Author’s Note: I wrote this originally in June, just before resigning from a ministry I founded. Since then, I have continued a quest to learn how to live authentically and passionately to fulfill God’s purposes, and His alone.

20170804_163841God does not call us to live frazzled lives. He calls us to peace, to quietness, to prayerfulness. It has often been said that if the devil can’t make us bad, he’ll make us busy. Why? When we’re too busy, we can’t even hear God guiding us, and we make decisions, big and small, in our own strength and intelligence, rather than in the wisdom and foreknowledge of God.

We think we are making decisions in God’s will, because they seem to be Godly decisions. And even if they’re not, we can justify those decisions as Godly because we do not know the Scriptures or the power of God (Matthew 22:29). When we are spiritually anemic, it’s pretty easy to think we are doing God’s will when we are not.

I have been in full-time Christian ministry for four years. During that time, I have gone from running a ministry in the power of the Spirit to the ministry running me, draining me of power I don’t even possess. The result—there is some fruit because God’s Word will not come back void; however, the main result is that I am burned out, I have no joy from this ministry anymore, and this ministry isn’t as effective as it once was or as it could be. Not only that, but I regularly neglect my family. So, can I really call it ministry?

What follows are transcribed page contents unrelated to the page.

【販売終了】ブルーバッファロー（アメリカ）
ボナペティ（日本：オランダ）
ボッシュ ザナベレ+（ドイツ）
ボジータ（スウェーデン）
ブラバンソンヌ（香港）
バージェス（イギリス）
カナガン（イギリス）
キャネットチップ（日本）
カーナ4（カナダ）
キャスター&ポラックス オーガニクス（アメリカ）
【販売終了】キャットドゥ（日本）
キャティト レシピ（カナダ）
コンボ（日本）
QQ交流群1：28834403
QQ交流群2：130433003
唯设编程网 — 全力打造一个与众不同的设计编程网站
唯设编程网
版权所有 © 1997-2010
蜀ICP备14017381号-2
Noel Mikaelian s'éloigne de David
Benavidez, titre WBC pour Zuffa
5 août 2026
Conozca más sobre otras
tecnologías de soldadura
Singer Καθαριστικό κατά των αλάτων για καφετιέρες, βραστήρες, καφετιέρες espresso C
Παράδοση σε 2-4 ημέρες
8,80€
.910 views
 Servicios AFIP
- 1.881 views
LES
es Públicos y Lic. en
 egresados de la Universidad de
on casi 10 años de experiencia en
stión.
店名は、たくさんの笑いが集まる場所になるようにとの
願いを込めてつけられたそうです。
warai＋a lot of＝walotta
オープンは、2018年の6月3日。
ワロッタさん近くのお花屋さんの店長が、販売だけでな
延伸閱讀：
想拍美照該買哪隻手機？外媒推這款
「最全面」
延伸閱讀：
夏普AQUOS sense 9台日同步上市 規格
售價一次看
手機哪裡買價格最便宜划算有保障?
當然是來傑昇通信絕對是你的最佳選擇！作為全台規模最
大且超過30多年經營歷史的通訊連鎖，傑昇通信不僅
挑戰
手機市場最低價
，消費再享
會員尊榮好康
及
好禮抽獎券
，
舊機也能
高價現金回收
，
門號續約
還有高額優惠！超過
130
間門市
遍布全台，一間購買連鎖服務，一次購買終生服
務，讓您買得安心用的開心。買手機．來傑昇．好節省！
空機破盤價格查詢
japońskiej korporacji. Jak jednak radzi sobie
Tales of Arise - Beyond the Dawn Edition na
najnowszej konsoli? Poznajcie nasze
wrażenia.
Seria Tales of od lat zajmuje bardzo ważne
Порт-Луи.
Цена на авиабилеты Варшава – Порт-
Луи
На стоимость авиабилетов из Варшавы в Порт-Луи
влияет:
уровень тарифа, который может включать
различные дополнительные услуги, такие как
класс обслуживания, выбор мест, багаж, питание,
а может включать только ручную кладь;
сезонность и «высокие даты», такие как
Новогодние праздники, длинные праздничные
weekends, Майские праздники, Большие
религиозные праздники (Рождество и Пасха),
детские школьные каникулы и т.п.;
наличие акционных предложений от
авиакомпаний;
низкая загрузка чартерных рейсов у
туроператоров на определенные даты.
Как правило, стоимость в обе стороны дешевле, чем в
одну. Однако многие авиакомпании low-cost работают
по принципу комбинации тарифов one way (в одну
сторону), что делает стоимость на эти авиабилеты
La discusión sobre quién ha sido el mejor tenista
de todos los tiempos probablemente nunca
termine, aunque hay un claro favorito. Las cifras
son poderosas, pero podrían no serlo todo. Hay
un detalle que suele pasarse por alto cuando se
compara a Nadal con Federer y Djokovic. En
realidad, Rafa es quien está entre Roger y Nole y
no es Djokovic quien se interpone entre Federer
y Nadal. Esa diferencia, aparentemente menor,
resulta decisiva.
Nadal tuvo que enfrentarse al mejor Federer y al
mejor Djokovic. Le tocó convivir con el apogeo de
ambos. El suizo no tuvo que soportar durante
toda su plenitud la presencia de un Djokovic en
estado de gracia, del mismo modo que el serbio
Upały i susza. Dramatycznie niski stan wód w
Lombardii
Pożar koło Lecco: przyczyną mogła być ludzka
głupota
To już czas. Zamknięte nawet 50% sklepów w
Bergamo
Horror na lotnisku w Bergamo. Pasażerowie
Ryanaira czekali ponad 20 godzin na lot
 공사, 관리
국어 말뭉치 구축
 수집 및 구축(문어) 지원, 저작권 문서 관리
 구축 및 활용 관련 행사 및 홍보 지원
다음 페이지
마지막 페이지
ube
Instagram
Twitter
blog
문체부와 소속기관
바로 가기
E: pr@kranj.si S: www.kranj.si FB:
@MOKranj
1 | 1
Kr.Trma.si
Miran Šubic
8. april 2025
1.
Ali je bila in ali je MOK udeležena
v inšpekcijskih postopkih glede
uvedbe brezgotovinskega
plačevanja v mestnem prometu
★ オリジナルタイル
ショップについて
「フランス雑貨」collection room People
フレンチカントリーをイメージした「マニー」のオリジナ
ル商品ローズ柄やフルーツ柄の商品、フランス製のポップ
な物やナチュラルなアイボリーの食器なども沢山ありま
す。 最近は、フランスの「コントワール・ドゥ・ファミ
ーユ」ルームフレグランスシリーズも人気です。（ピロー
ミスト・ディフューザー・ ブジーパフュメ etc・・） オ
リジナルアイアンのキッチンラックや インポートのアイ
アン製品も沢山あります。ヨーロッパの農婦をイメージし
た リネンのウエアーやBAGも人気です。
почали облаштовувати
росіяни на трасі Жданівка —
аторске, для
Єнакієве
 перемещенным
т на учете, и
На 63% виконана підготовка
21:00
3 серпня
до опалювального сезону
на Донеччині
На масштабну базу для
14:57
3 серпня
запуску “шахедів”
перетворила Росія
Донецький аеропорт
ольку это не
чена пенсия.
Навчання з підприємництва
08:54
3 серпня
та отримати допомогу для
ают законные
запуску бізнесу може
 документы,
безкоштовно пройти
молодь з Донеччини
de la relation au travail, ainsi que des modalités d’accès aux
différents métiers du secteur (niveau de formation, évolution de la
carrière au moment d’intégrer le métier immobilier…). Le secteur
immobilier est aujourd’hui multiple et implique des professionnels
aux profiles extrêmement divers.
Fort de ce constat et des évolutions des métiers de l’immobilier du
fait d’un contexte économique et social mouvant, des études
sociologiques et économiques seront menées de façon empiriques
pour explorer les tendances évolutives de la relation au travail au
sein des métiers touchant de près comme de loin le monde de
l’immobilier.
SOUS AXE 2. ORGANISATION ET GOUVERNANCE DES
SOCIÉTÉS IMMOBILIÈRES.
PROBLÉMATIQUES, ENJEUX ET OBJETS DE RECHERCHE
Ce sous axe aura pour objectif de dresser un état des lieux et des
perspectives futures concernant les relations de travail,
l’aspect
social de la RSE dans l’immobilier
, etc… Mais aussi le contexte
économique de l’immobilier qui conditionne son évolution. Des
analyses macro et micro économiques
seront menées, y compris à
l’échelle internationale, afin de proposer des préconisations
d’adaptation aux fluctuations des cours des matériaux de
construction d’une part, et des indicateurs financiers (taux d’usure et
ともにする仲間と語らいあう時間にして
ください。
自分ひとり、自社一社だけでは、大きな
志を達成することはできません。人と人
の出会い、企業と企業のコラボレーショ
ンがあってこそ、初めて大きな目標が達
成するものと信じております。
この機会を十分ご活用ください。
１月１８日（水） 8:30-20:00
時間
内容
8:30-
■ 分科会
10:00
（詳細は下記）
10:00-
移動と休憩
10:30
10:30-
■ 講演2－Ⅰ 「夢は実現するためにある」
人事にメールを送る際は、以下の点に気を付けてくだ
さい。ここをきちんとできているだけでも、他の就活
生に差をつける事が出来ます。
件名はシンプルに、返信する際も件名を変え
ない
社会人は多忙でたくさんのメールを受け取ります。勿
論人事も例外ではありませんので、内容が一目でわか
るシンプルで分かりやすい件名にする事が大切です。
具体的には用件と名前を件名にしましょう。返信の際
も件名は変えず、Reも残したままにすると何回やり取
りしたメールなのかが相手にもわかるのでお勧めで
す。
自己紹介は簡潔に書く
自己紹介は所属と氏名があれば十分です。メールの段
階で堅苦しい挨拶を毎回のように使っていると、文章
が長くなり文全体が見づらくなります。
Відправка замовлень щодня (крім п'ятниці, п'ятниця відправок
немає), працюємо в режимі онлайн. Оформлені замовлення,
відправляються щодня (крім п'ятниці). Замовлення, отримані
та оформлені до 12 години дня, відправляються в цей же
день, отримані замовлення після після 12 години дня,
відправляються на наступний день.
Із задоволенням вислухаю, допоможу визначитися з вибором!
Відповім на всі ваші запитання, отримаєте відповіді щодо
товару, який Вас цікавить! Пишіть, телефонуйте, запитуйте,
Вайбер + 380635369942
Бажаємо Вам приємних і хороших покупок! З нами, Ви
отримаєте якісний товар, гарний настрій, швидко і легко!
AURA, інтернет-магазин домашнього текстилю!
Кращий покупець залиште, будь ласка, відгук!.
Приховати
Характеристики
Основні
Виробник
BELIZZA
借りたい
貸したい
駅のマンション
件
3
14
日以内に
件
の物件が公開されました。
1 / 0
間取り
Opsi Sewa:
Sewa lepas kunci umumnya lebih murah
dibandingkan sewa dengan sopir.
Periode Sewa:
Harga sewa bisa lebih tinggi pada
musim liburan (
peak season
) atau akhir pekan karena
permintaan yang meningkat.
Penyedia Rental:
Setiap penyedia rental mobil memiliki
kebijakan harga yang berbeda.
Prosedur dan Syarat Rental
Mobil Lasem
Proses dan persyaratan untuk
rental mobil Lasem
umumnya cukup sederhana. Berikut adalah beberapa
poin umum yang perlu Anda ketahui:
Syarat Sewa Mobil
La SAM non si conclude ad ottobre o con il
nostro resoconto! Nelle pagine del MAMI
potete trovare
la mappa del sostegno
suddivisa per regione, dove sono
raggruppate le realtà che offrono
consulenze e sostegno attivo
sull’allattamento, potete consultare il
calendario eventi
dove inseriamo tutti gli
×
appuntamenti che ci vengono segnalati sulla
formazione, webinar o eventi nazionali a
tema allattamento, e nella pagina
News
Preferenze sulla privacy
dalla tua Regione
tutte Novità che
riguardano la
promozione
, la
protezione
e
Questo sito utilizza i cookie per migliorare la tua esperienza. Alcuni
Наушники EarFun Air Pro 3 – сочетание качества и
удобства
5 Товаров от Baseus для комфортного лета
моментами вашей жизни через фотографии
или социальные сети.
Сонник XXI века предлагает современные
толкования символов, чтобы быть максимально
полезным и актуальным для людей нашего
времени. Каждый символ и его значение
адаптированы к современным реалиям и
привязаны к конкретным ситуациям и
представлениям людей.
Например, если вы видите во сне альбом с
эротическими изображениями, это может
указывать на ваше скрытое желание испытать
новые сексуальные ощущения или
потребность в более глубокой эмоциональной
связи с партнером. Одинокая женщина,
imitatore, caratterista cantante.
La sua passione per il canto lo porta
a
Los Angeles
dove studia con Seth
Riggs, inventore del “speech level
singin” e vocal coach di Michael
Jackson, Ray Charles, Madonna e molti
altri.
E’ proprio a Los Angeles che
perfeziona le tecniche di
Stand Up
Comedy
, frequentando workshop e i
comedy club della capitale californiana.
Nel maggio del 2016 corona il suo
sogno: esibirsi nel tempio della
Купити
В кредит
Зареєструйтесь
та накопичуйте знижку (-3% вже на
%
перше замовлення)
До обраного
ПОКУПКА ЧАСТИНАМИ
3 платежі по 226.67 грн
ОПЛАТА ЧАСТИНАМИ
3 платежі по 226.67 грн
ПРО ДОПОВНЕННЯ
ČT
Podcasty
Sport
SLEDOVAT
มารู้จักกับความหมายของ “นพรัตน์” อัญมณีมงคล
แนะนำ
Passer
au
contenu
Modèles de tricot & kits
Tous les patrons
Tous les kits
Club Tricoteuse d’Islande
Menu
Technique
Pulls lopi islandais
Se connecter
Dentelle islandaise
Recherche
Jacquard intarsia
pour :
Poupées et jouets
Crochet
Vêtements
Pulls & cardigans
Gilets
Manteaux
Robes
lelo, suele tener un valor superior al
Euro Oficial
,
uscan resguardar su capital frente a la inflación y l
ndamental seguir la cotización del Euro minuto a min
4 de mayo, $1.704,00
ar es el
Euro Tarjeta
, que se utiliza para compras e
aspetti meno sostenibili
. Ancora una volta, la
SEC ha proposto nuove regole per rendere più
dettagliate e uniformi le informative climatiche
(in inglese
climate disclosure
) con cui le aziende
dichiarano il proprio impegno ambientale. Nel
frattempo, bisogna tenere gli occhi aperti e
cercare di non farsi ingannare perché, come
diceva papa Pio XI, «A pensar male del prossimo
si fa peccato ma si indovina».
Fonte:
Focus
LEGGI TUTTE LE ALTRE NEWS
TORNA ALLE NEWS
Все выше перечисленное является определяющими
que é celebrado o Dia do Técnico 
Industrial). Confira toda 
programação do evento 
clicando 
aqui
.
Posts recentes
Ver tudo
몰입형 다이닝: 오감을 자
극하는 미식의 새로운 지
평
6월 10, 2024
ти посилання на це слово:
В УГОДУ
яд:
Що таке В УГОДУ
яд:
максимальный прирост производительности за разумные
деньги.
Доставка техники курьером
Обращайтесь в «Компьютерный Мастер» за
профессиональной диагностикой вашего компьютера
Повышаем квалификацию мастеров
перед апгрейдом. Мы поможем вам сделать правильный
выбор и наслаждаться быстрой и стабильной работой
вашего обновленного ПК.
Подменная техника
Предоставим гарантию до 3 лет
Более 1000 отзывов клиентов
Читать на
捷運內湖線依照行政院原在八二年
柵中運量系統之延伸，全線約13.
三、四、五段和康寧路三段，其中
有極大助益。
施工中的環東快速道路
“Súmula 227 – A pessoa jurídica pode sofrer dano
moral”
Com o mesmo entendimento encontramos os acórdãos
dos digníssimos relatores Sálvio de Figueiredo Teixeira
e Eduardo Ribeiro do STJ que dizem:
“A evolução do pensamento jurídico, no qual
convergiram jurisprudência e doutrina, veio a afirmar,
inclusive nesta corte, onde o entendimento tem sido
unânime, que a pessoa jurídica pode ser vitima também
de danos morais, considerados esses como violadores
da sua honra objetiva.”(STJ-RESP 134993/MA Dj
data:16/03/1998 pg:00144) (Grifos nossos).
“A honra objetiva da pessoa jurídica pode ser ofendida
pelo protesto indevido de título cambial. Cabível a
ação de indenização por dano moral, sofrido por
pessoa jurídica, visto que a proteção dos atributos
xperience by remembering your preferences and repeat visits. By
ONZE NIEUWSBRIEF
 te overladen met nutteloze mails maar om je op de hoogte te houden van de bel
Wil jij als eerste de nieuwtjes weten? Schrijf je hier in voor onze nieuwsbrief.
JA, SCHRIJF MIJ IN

Why are so many Christians and churches virtually ineffective? Because there is little to no time for relationships. We go to church like it’s a club—we get to see some of the same people week after week, but do we KNOW those people? For the most part, no we do not. People don’t let us into their lives because our relationships are inauthentic. We don’t have TIME for real relationships. We are too busy!

It’s time to change the tide. I can’t do it all and do any of it well, much less all of it well. I’m exhausted physically, mentally, emotionally, and spiritually. And I’m teaching my children to imitate me. That may be the biggest reason to slow down the pace: I am to live in such a way that I can say to my children, “Follow me as I follow Christ.” (1 Corinthians 11:1). But I can’t possibly say that. I don’t want my kids to live the way I do. I don’t want them frazzled and ineffective. I want them to have time for daily Bible study and prayer time. I want them to have some down time. When they have families of their own, I want them to spend both quality and quantity time with their spouses and children. I want them to be able to sleep at night. I want them to be able to be “all there” for their relationships.

One of my life verses is Psalm 46:10, which says, “Be still and know that I am God.” Some translations replace “Be still,” with “Cease striving,” or “Relax.” For much of my life, the past two years included, I have felt the need to go at a frenetic pace. I have worked so hard to do a good job for God. But that’s not what God requires. He wants us to be still, to cease striving, to relax—not to slack off—but to rely on Him to do the work through us. Yes, He wants us to work with all of our hearts, but certainly He doesn’t expect us to make bricks with no straw.

“My yoke is easy and my burden is light,” Jesus said. (Matthew 11:30). These days my yoke feels cumbersome and my burden feels like a ton of bricks. The Lord calls us to work with all of our hearts, as working for the Lord, not for men. Part of my problem is that, in many ways, I have been working for men. I have been trying to keep people happy, and in doing so, I have lost the time and energy to seek the face of God regarding the ministry with which He has entrusted me.

I’m ready for an easy yoke, a light burden, a passion for ministry, a renewed enthusiasm for my relationship with the Lord, and more time and energy for my family. I’m exhausted. It’s time to rest. I’m suffocating. It’s time to breathe. I’m parched. It’s time to drink from the well of living water, the well that never runs dry.

Like the disciples on the road to Emmaus, I find myself thinking, “He was with me all along and I didn’t recognize Him!”